_What the task asks_
Here is the task for the records below: repeat exactly the lines from the one with "(539, 154) |" to the one with "[652,77,707,94] [56,106,558,130] factors, //", both included, and nothing else.

Difference listings

*-*-*

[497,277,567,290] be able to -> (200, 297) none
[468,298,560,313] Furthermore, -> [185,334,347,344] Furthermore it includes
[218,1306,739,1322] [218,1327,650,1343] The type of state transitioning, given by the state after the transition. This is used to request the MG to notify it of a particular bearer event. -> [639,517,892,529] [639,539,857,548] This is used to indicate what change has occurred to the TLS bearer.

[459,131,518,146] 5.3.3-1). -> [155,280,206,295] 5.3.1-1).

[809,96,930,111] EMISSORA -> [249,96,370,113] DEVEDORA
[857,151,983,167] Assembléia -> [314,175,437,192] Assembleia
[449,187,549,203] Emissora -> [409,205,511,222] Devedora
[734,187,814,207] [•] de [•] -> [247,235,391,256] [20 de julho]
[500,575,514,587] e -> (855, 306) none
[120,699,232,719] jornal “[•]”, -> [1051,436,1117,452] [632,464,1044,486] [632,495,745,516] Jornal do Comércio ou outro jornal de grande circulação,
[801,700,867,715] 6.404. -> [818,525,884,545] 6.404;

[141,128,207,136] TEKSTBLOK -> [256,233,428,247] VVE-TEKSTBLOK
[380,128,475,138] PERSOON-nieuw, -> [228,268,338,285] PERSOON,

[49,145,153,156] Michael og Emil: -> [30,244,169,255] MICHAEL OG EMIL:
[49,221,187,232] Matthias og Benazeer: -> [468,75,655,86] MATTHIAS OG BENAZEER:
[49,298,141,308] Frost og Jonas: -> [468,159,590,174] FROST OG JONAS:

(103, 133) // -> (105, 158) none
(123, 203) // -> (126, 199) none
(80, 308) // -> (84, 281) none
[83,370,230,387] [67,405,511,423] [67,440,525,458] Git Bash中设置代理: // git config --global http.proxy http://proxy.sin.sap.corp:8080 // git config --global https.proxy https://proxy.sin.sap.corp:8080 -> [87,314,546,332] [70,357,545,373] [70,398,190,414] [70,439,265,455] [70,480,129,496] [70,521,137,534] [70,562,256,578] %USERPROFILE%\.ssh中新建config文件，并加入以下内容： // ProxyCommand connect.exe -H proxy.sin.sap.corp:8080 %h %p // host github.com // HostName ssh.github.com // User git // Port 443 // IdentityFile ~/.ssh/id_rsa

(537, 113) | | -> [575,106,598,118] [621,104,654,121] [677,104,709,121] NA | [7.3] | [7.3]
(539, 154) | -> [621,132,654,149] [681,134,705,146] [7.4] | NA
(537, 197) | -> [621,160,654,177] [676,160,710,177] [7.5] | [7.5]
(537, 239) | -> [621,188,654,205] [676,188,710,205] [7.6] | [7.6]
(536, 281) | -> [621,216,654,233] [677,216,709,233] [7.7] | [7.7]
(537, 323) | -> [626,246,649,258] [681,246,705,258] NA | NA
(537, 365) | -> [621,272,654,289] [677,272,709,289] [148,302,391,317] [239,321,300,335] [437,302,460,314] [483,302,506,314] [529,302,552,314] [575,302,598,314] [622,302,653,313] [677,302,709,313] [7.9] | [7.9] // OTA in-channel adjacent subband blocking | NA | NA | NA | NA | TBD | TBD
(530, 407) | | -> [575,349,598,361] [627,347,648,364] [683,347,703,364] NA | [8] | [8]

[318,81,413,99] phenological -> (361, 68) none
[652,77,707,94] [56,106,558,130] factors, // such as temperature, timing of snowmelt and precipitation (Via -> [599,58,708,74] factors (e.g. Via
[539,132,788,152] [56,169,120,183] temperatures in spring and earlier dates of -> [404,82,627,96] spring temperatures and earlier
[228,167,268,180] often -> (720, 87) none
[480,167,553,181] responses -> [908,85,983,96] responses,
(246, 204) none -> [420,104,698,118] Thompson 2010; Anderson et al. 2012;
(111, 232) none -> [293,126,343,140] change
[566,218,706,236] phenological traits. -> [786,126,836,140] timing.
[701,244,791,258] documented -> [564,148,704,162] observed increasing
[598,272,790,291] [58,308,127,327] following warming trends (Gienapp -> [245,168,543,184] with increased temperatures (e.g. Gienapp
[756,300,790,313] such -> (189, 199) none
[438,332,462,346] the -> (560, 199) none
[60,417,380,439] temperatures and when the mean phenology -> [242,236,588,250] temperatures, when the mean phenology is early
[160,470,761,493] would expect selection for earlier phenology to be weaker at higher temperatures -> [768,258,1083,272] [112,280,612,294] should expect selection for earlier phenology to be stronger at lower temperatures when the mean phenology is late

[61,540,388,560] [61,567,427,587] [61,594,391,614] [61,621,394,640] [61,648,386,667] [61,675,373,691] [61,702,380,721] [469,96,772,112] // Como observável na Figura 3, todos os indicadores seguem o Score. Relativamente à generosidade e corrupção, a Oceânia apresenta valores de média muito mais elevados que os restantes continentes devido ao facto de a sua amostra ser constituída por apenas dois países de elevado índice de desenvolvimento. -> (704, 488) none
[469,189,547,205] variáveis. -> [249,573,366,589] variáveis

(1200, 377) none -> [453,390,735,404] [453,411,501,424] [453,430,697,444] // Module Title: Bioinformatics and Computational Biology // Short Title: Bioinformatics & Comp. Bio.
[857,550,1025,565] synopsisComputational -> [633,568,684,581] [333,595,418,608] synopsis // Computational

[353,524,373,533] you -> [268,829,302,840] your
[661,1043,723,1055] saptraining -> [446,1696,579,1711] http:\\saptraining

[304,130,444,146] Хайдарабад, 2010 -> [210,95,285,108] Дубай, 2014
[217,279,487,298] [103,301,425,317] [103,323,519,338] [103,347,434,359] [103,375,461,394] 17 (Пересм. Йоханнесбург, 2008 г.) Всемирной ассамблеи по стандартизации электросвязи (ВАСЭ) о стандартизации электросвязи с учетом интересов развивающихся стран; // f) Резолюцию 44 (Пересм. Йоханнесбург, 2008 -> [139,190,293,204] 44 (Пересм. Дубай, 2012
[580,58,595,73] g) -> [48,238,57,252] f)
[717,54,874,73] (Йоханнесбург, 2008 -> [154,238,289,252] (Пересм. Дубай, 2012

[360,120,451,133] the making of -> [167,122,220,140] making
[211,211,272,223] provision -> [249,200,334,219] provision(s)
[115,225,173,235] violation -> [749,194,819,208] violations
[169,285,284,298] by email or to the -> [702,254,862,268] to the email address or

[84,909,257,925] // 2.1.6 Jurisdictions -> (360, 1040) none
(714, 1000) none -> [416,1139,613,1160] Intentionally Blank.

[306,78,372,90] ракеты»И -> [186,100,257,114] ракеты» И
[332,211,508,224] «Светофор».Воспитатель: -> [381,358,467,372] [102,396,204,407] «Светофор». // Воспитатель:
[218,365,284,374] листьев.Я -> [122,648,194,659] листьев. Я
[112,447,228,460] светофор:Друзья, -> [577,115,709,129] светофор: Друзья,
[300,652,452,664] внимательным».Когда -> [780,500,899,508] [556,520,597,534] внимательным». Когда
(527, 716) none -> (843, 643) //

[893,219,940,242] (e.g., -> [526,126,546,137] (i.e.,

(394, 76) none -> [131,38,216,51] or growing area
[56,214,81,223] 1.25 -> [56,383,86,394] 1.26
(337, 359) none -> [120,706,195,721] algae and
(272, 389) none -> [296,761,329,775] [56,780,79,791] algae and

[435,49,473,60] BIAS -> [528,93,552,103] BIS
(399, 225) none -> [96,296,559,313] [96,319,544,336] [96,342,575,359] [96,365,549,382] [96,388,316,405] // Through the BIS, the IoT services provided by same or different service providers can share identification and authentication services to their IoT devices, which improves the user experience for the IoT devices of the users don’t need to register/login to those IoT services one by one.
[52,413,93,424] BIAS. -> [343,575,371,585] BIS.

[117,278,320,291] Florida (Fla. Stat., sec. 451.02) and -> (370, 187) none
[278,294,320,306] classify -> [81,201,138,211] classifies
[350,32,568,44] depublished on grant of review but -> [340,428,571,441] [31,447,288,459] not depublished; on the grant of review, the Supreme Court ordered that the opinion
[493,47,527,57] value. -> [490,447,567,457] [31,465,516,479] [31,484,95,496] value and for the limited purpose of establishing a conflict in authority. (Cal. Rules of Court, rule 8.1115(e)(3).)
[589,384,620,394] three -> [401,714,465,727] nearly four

*-*-*

_Exercise response_
(539, 154) | -> [621,132,654,149] [681,134,705,146] [7.4] | NA
(537, 197) | -> [621,160,654,177] [676,160,710,177] [7.5] | [7.5]
(537, 239) | -> [621,188,654,205] [676,188,710,205] [7.6] | [7.6]
(536, 281) | -> [621,216,654,233] [677,216,709,233] [7.7] | [7.7]
(537, 323) | -> [626,246,649,258] [681,246,705,258] NA | NA
(537, 365) | -> [621,272,654,289] [677,272,709,289] [148,302,391,317] [239,321,300,335] [437,302,460,314] [483,302,506,314] [529,302,552,314] [575,302,598,314] [622,302,653,313] [677,302,709,313] [7.9] | [7.9] // OTA in-channel adjacent subband blocking | NA | NA | NA | NA | TBD | TBD
(530, 407) | | -> [575,349,598,361] [627,347,648,364] [683,347,703,364] NA | [8] | [8]

[318,81,413,99] phenological -> (361, 68) none
[652,77,707,94] [56,106,558,130] factors, // such as temperature, timing of snowmelt and precipitation (Via -> [599,58,708,74] factors (e.g. Via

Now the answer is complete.